- Film poster
- Directed by: Walerian Borowczyk
- Written by: Walerian Borowczyk
- Produced by: Jacques Forgeot
- Cinematography: Guy Durban
- Edited by: Claude Blondel
- Music by: Avenir de Monfred
- Animation by: Walerian Borowczyk
- Production company: Les Cinéastes Associés
- Distributed by: Connoisseur Film Ltd.
- Release date: December 1963 (France);
- Running time: 9 minutes
- Country: France

= Renaissance (1963 film) =

Renaissance (also known as Renesans) is a 1963 French reverse stop-motion animation short film directed by Walerian Borowczyk. The opening credits of the short include a dedication to experimental filmmaker Hy Hirsh, who died from a heart attack in 1961.

==Plot==
An explosion reveals an obliterated corner of a room, and the remnants of several objects. They begin to reconstruct themselves, becoming books, a doll, a stuffed owl, and a trumpet. Books and furniture reassemble themselves. Finally, a bomb pieces itself back together and explodes, reducing the items to debris once more.

== Themes ==
Film critic Raymond Durgnat describes Renaissance as "a remembrance of things past, a meditation on a peasant-bourgeois stability, on what in it was life-affirming, what life-denying ... Implicit in the film is the question whether any human order can avoid destruction."

== Release ==

=== Home media ===
Arrow Films released a high-definition restoration of the film in Walerian Borowczyk: Short Films and Animations, one of five volumes included in Camera Obscura: The Walerian Borowczyk Collection, a dual-format box set released on 8 September 2014. The collection was limited to a thousand copies. Bonus content included an introduction by filmmaker Terry Gilliam; Film Is Not a Sausage, a featurette about Borowczyk's short films, with archival footage of the filmmaker and interviews with director André Heinrich, producer Dominique Duvergé-Ségrétin, and composer Bernard Parmegiani; Blow Ups, a visual essay by Daniel Bird about Borowczyk's paintings and poster work; a 32-page essay featuring essays and reviews on the director's work, as well as detailed restoration and projection notes; and several commercials made by Borowczyk during his career.

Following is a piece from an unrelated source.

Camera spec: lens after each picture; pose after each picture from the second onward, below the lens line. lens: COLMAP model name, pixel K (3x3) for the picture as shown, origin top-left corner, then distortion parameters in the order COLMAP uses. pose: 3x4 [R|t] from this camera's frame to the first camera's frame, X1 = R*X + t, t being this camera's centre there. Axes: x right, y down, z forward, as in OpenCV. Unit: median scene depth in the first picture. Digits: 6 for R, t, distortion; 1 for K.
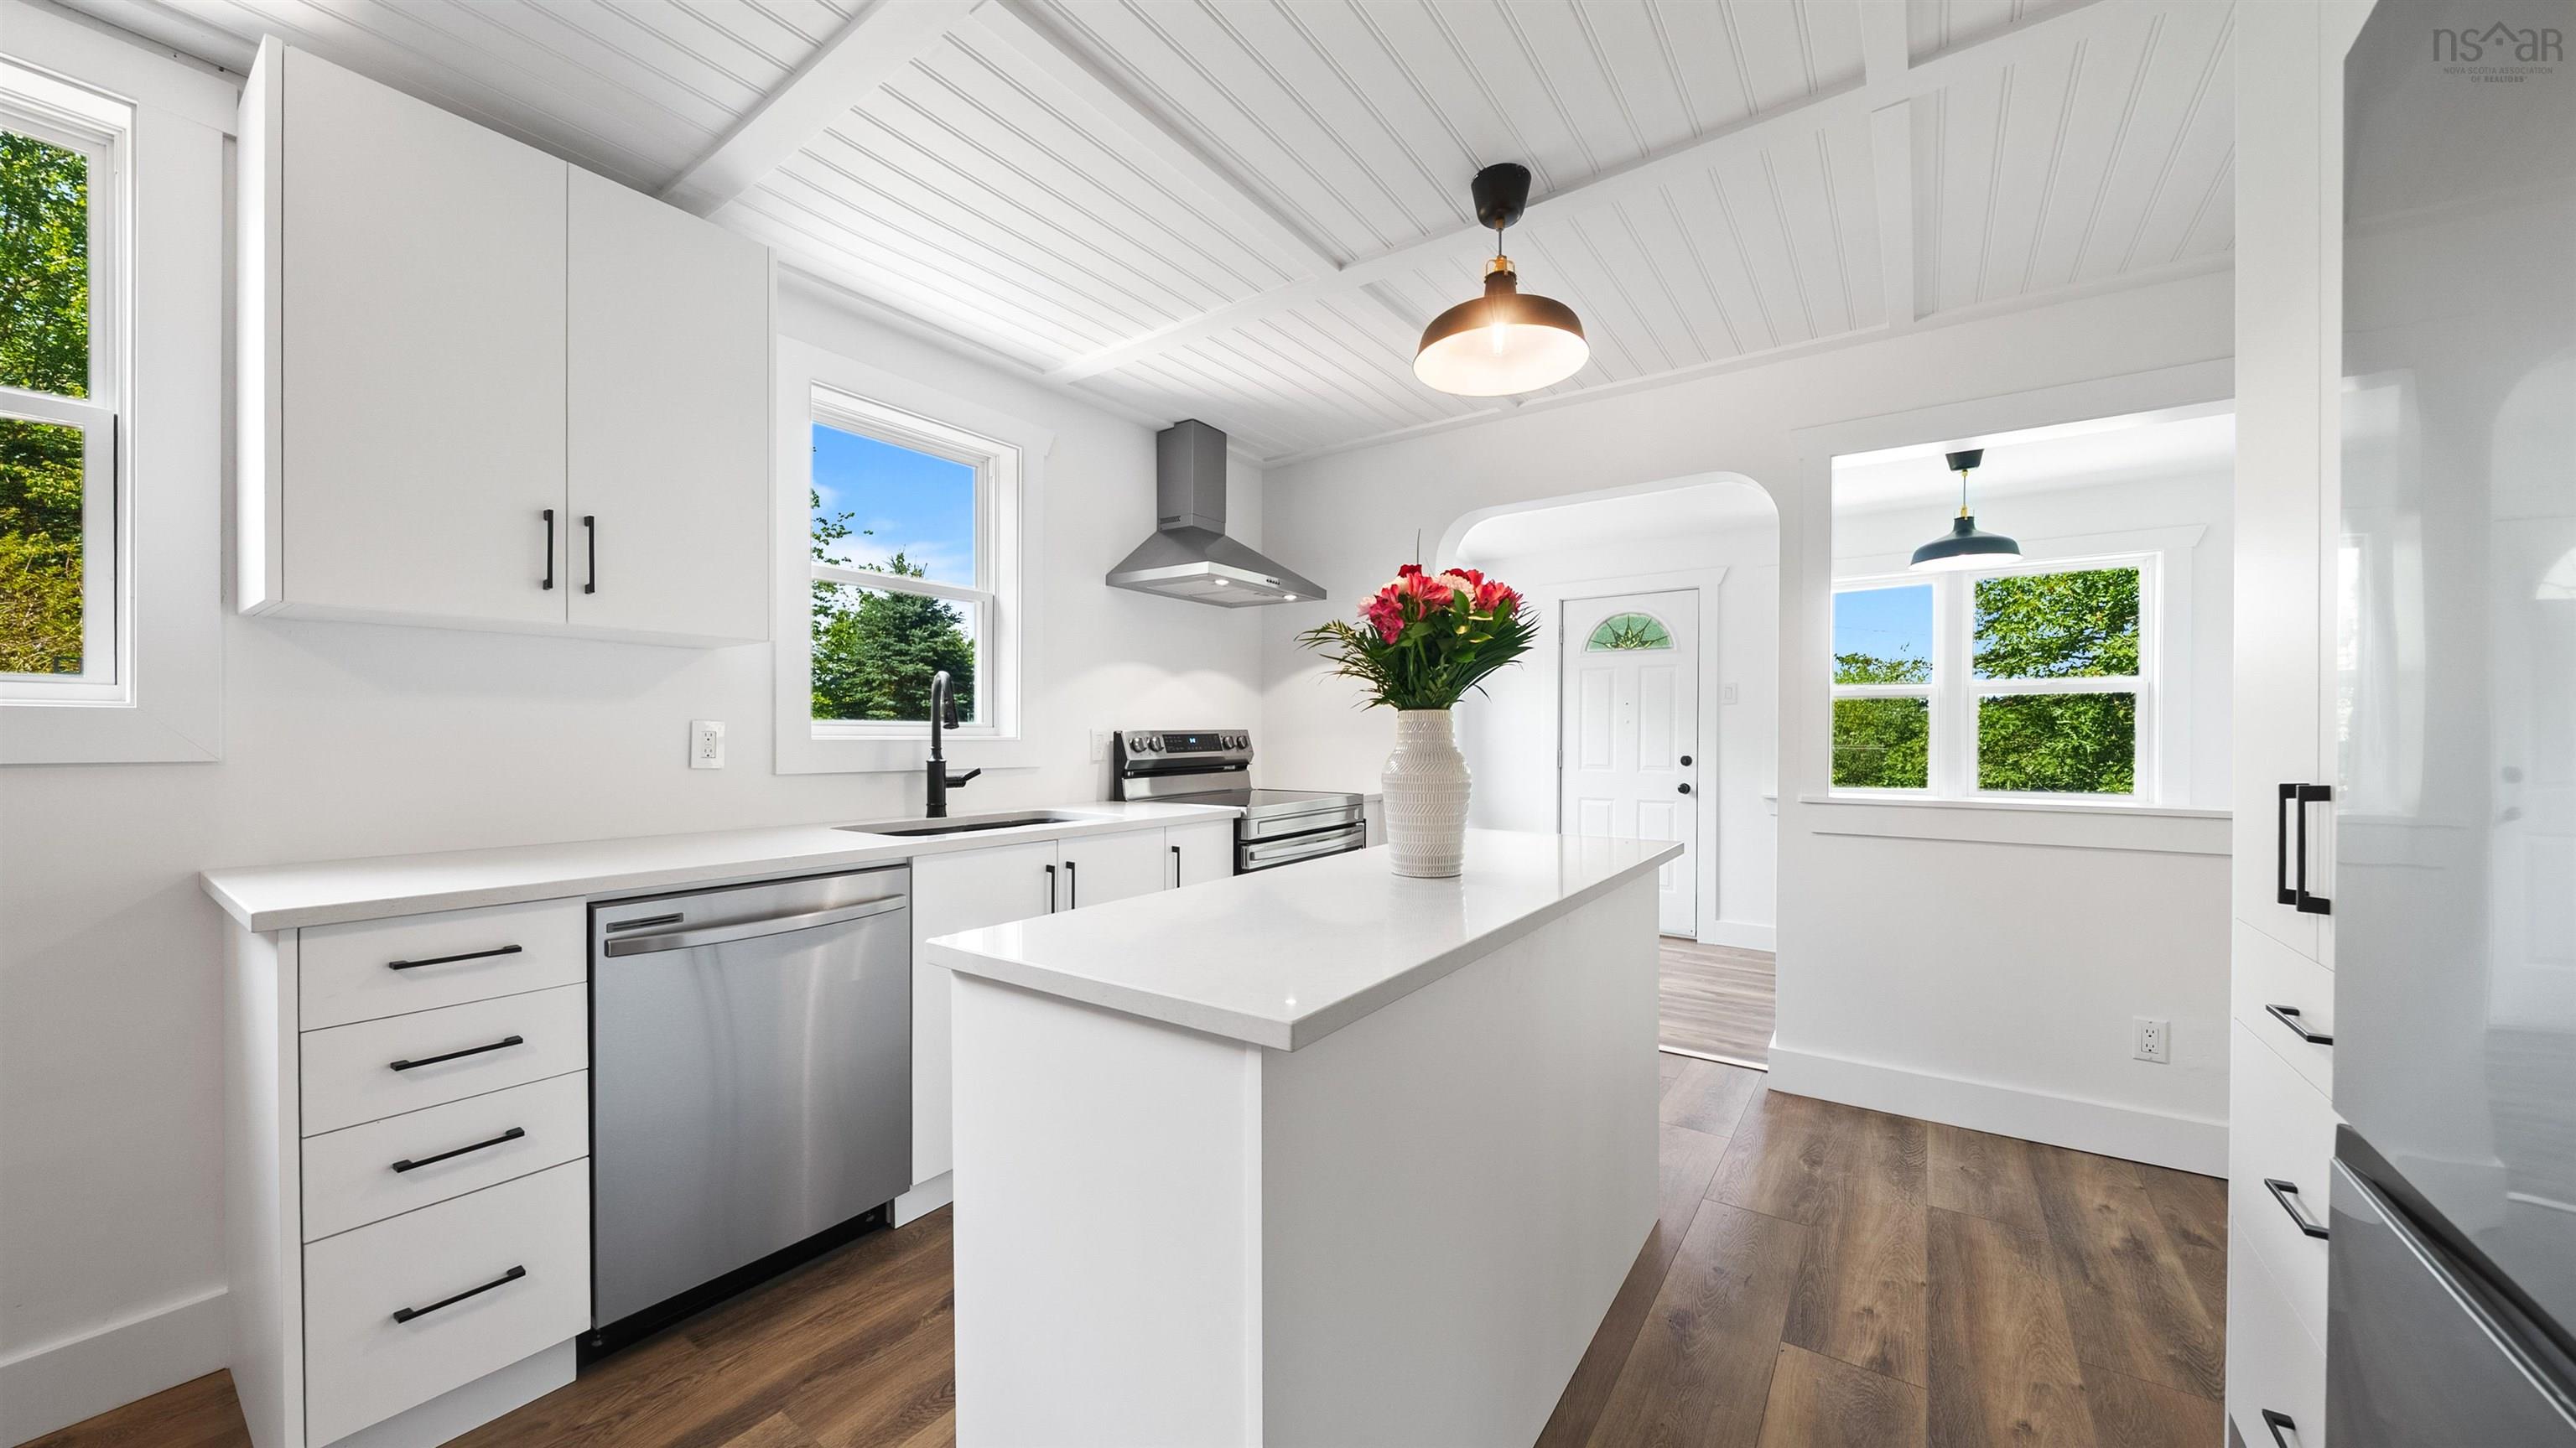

Olive Films also released a Blu-ray collection of the director's short films from 1959 through to 1984, The Walerian Borowczyk Short Film Collection, on 25 April 2017.

== Reception ==
Renaissance won the Solvay Prize and the Prize of the International Federation of Film Critics at the 1963 Knokke-le-Zoute International Experimental Film Festival. The film was also awarded the Jury's Special Prize at the 1963 International Film Festival Tours.

The film was screened out-of-competition at the 1965 Annecy International Animation Film Festival. In 2012, Renaissance was nominated for Fantastic Entertainment at the French Fantastic Cinema Retrospective.